Page-level text extractions:
•••

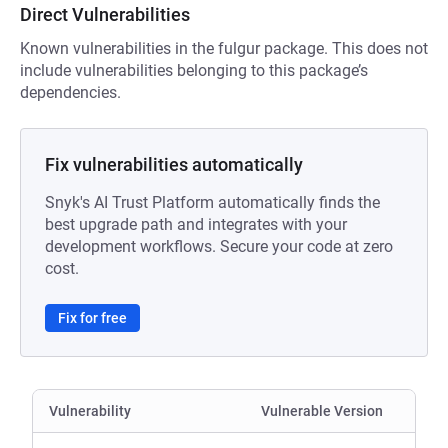
Direct Vulnerabilities
Known vulnerabilities in the fulgur package. This does not
include vulnerabilities belonging to this package’s
dependencies.
Fix vulnerabilities automatically
Snyk's AI Trust Platform automatically finds the
best upgrade path and integrates with your
development workflows. Secure your code at zero
cost.
Fix for free
Vulnerability
Vulnerable Version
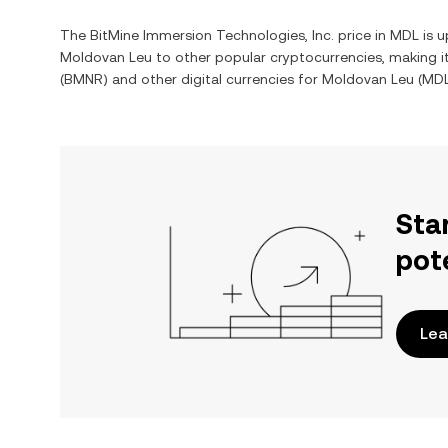
The
BitMine Immersion Technologies, Inc.
price in
MDL
is u
Moldovan Leu
to other popular cryptocurrencies, making 
(
BMNR
) and other digital currencies for
Moldovan Leu
(
MD
Sta
pot
Lea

•••

> _Requirement_:
Set down exactly, and only, the lines from the one containing "to other popular cryptocurrencies, making" to the final line of the data.

> _Solution for this exercise_:
to other popular cryptocurrencies, making 
(
BMNR
) and other digital currencies for
Moldovan Leu
(
MD
Sta
pot
Lea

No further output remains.